>>

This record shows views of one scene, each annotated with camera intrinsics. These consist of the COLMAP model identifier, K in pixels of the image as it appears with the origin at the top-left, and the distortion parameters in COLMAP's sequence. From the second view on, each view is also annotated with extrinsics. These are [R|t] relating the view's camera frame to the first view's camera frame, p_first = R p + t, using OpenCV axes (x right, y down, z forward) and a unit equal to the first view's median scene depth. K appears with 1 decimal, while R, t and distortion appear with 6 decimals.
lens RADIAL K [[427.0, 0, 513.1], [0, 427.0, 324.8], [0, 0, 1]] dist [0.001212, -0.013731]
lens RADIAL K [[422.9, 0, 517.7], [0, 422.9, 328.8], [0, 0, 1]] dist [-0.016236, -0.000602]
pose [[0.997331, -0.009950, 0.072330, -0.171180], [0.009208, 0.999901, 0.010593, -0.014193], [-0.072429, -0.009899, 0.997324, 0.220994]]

<<
>>

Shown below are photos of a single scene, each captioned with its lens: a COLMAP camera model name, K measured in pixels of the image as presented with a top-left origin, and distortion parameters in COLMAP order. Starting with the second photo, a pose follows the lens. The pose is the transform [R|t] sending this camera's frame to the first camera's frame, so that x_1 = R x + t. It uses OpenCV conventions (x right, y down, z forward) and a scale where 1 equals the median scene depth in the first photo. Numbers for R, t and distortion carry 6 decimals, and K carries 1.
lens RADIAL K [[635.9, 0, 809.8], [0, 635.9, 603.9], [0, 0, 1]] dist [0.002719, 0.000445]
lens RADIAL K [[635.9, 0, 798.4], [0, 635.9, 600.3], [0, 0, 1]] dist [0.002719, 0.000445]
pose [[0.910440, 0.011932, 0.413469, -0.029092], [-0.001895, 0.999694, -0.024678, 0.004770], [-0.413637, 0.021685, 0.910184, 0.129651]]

<<

「This record shows」を含む行から「dist [0.001212, -0.013731]」を含む行まで（両端の行を含む）を、1行につき1つの文字列としてJSONのリストに書き出す。空行は入れない。

[
  "This record shows views of one scene, each annotated with camera intrinsics. These consist of the COLMAP model identifier, K in pixels of the image as it appears with the origin at the top-left, and the distortion parameters in COLMAP's sequence. From the second view on, each view is also annotated with extrinsics. These are [R|t] relating the view's camera frame to the first view's camera frame, p_first = R p + t, using OpenCV axes (x right, y down, z forward) and a unit equal to the first view's median scene depth. K appears with 1 decimal, while R, t and distortion appear with 6 decimals.",
  "lens RADIAL K [[427.0, 0, 513.1], [0, 427.0, 324.8], [0, 0, 1]] dist [0.001212, -0.013731]"
]